The difference between poor George and Nancy is significant. But the difference between Nancy and Bob is actually pretty small. They both play golf. Maybe the greens were not quite as nice at Nancy's municipal course, but the game is just as fun.

The difference between Bob and Charlene is smaller than you would think. I can tell you, from personal experience, that a five-star French restaurant’s food doesn’t taste all that much better than the nice Mom and Pop place down the street. Nancy and Bob were basically eating at the same places. Both got to travel.

Here’s an important point: Nancy, Bob, and Charlene all had the same fun on their trips. Maybe Bob and Charlene got to take more trips to more exotic locations. But is that really that big of a deal?

Charlene’s Mercedes gave her no more joy than Nancy’s used 2018 Honda CRV.

Nancy, Bob, and Charlene all ate at the same restaurants.

They all got to enjoy being terrible golfers.

I don’t want to be George. You don't want to be George, either. (Sorry, George!). Not having enough in retirement is a very tough situation. But, as for Nancy, Bob, and Charlene — they all live a relatively similar retirement.

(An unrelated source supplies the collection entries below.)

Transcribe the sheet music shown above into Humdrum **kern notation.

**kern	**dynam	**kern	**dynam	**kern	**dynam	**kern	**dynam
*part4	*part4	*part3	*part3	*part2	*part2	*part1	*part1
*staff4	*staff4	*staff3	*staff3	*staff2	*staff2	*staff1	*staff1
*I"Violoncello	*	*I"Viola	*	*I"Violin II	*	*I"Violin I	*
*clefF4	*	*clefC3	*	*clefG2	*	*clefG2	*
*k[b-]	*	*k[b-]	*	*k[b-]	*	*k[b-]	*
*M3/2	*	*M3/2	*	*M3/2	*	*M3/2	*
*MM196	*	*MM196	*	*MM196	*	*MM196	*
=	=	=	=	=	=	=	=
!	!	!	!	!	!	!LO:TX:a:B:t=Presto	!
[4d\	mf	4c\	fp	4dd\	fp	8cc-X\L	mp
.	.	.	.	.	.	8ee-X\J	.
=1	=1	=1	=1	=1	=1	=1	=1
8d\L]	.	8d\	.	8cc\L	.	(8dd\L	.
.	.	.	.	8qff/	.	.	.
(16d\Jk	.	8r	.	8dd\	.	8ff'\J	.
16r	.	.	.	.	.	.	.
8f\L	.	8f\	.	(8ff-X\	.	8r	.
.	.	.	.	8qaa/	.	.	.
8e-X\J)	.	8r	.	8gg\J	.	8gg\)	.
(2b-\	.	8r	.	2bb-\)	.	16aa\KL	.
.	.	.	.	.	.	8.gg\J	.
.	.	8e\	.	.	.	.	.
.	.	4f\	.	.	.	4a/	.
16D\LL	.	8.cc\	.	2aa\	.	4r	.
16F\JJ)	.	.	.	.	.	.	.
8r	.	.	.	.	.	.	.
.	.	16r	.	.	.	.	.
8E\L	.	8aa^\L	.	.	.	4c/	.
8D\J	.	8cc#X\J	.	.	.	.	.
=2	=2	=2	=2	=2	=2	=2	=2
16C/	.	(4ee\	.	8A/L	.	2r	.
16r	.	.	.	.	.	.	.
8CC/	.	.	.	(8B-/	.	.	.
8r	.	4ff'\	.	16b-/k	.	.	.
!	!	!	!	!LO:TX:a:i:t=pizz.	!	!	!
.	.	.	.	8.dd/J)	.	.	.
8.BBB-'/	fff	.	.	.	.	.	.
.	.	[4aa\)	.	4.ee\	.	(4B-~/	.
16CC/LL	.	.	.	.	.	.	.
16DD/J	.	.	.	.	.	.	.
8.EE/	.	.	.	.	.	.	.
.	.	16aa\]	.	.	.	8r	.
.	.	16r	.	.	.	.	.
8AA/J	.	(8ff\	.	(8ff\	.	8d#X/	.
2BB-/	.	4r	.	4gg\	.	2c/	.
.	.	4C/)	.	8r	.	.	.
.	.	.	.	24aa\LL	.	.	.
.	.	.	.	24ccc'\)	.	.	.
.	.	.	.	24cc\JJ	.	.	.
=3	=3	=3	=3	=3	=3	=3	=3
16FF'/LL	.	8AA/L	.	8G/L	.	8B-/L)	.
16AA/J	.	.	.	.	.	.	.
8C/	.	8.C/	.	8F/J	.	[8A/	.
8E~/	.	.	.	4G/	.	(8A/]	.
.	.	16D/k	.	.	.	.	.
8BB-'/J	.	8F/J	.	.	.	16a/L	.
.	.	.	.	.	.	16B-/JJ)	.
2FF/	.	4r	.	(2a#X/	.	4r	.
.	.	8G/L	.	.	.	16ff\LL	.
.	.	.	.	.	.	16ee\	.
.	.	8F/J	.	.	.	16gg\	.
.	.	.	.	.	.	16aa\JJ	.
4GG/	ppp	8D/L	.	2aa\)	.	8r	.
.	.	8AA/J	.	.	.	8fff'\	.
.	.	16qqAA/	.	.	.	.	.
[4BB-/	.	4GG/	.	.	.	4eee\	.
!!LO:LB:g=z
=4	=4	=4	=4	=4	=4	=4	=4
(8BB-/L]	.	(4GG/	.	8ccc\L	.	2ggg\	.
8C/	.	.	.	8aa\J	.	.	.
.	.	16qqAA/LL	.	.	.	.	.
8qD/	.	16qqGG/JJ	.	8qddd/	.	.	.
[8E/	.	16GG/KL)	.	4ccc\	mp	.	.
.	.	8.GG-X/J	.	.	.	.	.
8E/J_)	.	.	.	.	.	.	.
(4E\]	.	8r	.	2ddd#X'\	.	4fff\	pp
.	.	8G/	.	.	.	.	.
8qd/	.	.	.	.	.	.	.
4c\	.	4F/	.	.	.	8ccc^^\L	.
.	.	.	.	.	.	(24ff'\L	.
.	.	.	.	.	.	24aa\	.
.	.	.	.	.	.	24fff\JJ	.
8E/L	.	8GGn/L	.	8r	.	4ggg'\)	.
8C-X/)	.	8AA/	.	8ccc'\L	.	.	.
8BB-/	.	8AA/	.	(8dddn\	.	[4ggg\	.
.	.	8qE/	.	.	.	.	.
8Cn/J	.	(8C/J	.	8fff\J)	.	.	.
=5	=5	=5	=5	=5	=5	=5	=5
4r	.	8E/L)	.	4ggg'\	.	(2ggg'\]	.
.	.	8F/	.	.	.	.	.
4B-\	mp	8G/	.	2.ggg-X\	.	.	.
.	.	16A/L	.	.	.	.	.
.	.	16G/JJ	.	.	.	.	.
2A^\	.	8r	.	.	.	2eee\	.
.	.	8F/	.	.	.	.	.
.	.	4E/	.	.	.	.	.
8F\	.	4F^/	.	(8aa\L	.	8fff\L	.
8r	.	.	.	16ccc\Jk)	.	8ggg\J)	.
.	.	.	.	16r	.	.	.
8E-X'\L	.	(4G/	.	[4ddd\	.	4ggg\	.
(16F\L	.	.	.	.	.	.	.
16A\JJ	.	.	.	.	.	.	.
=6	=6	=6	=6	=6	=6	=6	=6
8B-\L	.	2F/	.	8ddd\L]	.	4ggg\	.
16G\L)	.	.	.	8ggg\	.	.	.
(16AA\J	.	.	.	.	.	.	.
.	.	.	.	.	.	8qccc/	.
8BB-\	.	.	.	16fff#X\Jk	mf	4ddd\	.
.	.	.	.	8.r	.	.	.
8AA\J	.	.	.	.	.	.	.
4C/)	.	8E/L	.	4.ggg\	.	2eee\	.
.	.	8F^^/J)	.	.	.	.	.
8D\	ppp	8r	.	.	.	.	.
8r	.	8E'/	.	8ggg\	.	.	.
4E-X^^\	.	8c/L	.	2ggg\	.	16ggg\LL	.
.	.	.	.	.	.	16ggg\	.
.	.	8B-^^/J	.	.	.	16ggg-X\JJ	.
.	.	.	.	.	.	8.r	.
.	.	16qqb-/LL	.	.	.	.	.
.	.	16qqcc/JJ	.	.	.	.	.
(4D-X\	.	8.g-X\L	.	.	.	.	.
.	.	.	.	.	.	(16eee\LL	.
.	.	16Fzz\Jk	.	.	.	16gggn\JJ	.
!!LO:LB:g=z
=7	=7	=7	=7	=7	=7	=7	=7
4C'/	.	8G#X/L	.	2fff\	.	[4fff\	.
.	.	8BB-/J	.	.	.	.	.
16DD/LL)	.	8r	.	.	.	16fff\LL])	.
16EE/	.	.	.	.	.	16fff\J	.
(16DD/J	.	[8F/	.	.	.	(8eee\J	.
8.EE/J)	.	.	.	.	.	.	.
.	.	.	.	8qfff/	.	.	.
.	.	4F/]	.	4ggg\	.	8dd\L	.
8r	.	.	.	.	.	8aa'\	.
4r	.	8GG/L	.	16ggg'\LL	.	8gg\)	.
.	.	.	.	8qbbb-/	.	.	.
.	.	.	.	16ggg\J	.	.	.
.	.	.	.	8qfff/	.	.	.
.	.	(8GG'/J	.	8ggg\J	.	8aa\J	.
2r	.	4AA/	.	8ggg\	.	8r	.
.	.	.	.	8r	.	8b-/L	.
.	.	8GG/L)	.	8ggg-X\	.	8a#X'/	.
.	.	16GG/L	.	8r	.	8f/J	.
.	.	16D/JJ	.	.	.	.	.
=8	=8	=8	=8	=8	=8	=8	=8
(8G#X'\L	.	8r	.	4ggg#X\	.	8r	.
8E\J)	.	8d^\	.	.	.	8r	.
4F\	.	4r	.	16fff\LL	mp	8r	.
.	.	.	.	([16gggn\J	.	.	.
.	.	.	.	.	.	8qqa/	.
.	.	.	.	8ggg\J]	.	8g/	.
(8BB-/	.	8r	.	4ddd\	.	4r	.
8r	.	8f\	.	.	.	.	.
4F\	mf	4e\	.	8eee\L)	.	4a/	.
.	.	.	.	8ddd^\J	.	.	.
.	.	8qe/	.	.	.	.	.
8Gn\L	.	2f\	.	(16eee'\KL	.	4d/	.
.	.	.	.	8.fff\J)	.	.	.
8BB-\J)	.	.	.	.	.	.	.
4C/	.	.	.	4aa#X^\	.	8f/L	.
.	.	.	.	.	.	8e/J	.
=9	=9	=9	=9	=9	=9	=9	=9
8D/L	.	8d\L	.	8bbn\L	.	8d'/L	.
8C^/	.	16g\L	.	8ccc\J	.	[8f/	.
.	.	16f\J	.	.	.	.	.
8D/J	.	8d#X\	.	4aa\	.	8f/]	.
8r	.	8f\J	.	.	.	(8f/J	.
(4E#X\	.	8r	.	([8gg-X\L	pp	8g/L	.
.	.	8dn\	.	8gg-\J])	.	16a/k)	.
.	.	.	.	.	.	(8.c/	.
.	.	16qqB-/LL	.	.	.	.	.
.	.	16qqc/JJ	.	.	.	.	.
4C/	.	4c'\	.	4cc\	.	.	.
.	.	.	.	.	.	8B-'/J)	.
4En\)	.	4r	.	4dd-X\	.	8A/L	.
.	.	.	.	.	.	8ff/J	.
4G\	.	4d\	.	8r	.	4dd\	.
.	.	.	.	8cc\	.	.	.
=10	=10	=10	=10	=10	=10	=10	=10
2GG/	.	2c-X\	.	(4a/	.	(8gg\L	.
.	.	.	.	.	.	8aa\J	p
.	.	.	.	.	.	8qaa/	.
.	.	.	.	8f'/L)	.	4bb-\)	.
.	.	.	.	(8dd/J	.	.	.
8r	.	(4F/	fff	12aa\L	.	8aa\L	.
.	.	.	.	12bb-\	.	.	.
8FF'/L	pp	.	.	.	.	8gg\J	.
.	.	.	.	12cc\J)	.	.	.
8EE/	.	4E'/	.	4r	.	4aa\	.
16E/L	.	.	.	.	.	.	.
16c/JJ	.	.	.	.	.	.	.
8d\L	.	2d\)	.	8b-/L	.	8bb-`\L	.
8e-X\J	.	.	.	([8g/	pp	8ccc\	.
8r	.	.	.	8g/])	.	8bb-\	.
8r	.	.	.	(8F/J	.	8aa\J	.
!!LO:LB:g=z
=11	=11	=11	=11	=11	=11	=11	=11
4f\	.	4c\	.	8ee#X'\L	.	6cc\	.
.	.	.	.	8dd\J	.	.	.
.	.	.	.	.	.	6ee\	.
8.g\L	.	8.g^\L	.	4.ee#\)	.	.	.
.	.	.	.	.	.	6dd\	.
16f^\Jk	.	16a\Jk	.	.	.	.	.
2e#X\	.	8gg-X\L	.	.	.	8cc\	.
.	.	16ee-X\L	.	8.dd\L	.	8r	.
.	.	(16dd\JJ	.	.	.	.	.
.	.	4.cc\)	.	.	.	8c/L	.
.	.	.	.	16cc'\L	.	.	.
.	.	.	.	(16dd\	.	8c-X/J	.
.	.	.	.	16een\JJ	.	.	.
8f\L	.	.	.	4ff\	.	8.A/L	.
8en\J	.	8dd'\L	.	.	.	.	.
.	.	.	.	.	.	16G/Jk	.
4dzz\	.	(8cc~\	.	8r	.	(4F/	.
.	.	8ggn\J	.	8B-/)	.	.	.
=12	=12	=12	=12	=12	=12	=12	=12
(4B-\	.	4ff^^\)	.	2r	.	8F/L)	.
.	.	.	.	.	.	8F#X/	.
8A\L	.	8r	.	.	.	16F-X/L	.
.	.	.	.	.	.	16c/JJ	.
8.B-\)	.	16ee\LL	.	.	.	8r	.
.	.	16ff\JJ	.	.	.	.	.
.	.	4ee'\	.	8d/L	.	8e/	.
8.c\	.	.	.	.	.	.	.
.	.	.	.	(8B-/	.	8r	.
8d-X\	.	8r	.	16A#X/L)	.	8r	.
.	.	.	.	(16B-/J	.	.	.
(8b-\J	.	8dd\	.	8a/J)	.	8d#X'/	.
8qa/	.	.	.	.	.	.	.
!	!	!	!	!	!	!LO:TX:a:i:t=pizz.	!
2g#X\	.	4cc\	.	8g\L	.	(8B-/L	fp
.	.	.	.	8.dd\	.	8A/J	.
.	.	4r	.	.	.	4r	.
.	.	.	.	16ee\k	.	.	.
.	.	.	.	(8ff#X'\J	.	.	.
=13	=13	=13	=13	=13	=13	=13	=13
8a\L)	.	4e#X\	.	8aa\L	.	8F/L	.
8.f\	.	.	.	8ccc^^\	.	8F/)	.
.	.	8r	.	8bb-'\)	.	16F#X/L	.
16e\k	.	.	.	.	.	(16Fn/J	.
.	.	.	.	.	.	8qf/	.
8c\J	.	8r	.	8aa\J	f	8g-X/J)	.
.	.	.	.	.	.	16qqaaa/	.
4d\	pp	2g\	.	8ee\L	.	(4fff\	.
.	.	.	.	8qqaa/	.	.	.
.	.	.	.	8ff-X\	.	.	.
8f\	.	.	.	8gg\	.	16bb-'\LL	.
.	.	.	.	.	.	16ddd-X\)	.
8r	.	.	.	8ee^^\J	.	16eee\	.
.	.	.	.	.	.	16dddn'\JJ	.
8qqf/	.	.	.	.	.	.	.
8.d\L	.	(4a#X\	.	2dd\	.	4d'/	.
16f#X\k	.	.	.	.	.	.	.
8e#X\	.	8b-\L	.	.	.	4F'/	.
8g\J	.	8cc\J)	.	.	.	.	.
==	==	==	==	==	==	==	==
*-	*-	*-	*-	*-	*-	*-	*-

Being "rich" does not give you all that better of a life compared to the "kinda-rich" compared to the "middle class." Sure, the levels of fanciness are different, but does it really matter if your hotel room was refurbished ten years ago instead of two?

Don’t assume that more money means a totally different retirement lifestyle. It doesn’t.

As long as you have enough to not worry about paying the bills, like George.

We have been put on this Earth for relationships. The relationships you have in your lives are far more critical than your monthly income. The cliché is true — I’ve met very wealthy, lonely people, and I’ve met people without a penny to their name with lives full of love.